The spin-flop transition in the quasi two dimensional antiferromagnet MnPS3 detected via thermally generated magnon transport

TL;DR

This study demonstrates the detection of the spin-flop transition in MnPS3 using thermally generated nonlocal magnon transport and the inverse anomalous spin Hall effect, revealing out-of-plane magnon spin polarization changes.

Contribution

It introduces a novel method to detect the spin-flop transition in antiferromagnetic materials via nonlocal magnon transport and inverse anomalous spin Hall effect.

Findings

Detection of the spin-flop transition without spurious effects

Reversal of magnon spin accumulation signals before and after transition

Magnons generated by the spin Seebeck effect are sensitive to the transition

Abstract

We present the detection of the spin-flop transition in the antiferromagnetic van der Waals material MnPS3 via thermally generated nonlocal magnon transport using permalloy detector strips.
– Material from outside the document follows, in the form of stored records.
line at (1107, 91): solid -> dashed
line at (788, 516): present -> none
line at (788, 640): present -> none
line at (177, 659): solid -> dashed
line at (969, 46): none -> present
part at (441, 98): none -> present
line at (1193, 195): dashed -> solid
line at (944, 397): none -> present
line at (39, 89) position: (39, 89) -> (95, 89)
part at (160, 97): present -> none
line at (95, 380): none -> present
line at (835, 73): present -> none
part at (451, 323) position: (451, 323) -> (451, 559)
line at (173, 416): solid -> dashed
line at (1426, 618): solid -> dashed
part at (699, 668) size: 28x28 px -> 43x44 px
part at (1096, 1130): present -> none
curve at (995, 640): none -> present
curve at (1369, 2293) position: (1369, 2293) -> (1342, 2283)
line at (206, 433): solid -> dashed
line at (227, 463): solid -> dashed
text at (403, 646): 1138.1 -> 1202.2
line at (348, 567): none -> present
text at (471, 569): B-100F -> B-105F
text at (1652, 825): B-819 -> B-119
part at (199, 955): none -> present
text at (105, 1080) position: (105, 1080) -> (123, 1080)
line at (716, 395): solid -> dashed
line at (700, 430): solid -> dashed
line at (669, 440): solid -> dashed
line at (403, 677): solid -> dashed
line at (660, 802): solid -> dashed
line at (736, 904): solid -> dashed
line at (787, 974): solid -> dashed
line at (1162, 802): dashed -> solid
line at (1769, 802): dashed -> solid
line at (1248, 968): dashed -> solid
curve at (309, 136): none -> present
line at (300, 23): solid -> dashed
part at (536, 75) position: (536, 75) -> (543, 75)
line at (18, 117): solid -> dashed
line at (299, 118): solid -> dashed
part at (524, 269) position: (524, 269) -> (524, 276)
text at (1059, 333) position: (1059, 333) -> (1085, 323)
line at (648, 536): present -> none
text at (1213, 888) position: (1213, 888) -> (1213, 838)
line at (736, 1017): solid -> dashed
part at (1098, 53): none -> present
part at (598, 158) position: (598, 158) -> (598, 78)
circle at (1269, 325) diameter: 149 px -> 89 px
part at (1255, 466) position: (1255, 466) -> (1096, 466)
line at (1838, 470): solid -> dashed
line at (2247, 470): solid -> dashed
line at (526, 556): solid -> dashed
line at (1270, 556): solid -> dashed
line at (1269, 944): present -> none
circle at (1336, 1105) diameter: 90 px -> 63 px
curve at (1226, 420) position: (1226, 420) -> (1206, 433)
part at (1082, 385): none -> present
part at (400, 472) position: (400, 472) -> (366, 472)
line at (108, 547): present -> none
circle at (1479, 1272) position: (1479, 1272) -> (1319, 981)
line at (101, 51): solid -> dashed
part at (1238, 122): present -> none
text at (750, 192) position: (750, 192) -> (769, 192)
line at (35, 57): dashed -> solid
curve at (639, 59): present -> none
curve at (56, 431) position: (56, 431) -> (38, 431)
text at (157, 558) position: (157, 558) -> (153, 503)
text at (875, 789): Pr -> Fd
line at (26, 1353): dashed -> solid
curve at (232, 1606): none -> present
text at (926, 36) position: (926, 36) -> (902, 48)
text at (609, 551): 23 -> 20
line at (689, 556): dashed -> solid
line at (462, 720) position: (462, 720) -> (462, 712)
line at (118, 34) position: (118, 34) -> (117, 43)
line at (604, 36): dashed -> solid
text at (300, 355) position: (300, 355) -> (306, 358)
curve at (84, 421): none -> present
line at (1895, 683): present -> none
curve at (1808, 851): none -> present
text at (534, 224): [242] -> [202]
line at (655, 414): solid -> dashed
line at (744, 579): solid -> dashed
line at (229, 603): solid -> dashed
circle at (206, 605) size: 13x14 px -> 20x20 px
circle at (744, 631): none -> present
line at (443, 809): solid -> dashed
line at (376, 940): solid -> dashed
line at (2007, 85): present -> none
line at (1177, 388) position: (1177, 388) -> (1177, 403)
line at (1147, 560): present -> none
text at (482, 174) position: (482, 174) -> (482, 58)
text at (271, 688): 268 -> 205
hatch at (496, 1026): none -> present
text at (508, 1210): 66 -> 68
The inverse anomalous spin Hall effect has the unique power to detect an out-of-plane spin accumulation which enables us to detect magnons with an out-of-plane spin polarization; in contrast to strips of high spin-orbit material such as Pt which only possess the spin Hall effect and are only sensitive to an in-plane spin polarization of the spin accumulation. We show that nonlocal magnon transport is able to measure the spin-flop transition in the absence of other spurious effects. Our measurements show the detection of magnons generated by the spin Seebeck effect before and after the spin-flop transition where the signal reversal of the magnon spin accumulation agrees with the OOP spin polarization carried by magnon modes before and after the SF transition.